With Major League Baseball's "Midsummer Classic" (i.e., the annual All-Star Game) being played tonight, I was reminded of a fascinating Prager University video commentary I saw a few months ago by columnist George Will. It's titled "Baseball: As Unique as America." If you're a fan, you'll find it an enjoyable 5-and-a-half minutes.
For our purposes, I want to home in on one section of Mr. Will's commentary — one that relates to investing success:
Every team...knows this: If it wins only 10 out of every 20 games, it is obviously mediocre. But if it wins 11 out of every 20, it will win almost 90 games and have a good chance of playing in the post-season.
Which is why in baseball...little differences, ultimately, make an enormous difference. (emphasis added)
Even the best teams in baseball suffer losses. But success isn't gauged by what happens on any given day. Success is gauged by what happens over the entire season.

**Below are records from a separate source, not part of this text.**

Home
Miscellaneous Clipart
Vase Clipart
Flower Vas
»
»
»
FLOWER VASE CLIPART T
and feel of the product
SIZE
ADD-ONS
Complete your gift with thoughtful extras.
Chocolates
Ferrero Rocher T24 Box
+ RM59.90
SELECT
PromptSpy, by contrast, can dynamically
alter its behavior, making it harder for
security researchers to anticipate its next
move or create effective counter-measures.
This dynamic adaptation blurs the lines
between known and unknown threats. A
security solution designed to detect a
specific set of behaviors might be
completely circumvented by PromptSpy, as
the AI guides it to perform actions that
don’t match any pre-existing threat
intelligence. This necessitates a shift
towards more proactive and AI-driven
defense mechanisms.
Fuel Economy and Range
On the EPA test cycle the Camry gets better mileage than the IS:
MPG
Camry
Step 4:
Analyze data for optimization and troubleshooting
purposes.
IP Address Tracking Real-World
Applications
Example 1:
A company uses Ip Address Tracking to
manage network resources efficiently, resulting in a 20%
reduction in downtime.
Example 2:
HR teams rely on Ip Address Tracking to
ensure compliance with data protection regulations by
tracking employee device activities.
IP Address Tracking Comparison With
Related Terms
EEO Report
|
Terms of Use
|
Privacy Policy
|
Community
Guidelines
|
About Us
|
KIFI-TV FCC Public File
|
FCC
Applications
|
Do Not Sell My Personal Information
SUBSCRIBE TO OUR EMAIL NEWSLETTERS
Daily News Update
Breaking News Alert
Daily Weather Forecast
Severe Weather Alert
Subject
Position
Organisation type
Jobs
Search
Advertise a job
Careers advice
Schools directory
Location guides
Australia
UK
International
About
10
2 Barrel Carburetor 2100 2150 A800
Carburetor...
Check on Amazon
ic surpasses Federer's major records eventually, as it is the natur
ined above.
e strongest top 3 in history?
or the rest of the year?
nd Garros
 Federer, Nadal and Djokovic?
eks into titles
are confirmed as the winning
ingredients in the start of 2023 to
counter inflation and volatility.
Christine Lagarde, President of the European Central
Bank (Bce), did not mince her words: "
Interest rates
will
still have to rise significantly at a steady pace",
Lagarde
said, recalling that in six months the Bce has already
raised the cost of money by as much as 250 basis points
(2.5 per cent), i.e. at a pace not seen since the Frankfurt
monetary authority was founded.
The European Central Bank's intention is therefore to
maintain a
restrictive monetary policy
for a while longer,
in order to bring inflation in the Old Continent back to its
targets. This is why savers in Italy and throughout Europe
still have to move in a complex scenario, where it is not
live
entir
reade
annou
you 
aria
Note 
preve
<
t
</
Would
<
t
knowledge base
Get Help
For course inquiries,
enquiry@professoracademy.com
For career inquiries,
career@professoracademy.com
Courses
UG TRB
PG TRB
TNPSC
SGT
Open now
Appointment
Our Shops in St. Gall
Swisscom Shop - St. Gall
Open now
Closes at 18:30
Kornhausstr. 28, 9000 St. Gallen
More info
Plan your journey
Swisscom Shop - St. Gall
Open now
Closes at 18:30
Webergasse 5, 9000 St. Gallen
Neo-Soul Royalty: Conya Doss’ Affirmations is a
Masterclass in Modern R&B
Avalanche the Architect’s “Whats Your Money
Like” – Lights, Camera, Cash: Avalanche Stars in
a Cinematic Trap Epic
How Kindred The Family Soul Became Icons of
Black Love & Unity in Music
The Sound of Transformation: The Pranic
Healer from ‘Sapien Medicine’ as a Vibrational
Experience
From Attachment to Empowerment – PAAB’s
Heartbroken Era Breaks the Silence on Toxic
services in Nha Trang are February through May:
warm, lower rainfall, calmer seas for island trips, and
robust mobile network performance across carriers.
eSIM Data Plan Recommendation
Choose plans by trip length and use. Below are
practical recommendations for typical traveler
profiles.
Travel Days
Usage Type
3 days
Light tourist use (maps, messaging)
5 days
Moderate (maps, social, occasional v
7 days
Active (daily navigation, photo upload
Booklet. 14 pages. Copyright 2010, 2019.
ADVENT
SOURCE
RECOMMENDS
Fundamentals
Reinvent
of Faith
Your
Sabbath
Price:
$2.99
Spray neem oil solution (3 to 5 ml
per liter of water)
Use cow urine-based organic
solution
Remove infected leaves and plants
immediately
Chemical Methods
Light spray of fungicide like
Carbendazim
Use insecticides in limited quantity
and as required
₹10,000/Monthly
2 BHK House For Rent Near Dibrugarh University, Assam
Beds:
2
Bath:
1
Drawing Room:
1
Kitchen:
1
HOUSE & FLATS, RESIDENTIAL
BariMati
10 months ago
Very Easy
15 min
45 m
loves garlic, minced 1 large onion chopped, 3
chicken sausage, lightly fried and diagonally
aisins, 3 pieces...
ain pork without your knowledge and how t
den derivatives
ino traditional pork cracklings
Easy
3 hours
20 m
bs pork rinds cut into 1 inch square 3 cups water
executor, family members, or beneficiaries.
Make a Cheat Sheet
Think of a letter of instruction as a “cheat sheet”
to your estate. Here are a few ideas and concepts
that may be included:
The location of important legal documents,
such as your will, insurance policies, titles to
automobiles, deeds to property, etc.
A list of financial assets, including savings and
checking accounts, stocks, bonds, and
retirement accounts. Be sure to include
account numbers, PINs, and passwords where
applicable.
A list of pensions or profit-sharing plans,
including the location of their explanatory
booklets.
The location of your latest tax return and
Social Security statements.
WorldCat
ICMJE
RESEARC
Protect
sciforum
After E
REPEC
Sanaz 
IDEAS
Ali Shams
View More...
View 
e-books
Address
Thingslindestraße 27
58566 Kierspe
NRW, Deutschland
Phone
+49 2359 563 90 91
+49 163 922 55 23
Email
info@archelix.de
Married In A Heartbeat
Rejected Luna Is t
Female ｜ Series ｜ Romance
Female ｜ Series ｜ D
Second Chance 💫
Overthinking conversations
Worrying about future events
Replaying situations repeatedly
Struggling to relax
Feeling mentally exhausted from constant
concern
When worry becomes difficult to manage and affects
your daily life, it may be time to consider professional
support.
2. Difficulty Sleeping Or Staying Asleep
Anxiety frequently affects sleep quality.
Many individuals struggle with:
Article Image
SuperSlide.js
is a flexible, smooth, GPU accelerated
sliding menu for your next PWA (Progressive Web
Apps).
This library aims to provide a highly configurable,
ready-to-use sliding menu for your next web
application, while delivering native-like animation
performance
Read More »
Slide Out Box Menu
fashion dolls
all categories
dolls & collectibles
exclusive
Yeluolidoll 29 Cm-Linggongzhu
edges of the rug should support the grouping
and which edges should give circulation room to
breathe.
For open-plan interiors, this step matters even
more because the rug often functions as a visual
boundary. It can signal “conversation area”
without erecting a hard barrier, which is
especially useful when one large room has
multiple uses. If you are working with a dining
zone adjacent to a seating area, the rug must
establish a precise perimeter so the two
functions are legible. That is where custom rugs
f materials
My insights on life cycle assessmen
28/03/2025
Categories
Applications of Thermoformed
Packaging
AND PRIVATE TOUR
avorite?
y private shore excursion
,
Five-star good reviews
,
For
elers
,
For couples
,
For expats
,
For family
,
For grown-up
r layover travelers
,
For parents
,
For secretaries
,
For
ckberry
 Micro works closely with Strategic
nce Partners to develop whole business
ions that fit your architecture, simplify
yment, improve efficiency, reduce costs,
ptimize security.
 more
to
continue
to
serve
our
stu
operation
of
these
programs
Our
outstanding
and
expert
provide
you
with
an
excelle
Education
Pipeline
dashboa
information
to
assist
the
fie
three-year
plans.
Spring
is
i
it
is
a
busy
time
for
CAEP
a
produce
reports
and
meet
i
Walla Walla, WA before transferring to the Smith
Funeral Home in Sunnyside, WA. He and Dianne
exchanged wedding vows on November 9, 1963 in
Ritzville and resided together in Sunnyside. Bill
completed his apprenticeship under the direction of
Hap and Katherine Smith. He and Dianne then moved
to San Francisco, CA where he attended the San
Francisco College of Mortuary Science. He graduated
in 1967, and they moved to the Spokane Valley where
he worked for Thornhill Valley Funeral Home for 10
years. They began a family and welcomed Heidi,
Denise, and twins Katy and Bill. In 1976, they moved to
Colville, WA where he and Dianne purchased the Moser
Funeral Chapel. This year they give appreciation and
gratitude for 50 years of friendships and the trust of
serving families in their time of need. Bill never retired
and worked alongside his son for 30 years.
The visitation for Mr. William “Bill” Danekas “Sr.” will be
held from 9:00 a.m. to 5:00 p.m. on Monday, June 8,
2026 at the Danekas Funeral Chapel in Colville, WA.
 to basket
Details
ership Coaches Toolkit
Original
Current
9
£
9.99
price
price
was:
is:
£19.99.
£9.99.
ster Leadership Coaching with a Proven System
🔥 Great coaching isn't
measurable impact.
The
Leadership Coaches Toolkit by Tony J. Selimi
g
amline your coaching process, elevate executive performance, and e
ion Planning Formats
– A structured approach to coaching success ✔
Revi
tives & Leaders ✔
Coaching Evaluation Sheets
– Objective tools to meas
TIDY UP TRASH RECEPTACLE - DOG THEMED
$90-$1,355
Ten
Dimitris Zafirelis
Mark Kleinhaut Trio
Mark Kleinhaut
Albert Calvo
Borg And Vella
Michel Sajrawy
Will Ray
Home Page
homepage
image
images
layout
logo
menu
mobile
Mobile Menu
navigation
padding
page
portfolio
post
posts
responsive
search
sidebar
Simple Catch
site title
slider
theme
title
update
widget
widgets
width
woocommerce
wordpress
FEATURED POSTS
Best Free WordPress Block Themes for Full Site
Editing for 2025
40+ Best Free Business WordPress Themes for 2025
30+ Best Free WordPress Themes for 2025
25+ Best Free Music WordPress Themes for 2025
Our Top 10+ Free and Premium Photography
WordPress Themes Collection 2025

This is true in investing as well (and the season is much longer than in baseball!). You'll have losses. That goes with the territory. The key is to put more wins than losses on the board over an extended period of time.
Some wins may be big, the investing equivalent of a lopsided blowout at the ballpark. Those wins are fun! But much of the time you may "win by not losing" — a bit like a low-scoring game in which your team avoids errors and scratches out the winning run in the bottom of the seventh.
To borrow George Will's phrase, "little differences, ultimately, make an enormous difference" — on the ballfield and in investing. A simplified example: an initial investment of $10,000 earning 8% annually over 30 years would grow to $101,000. At 10%, just 2 percentage points more, that same $10,000 investment would grow to more than $174,000. That's a winner.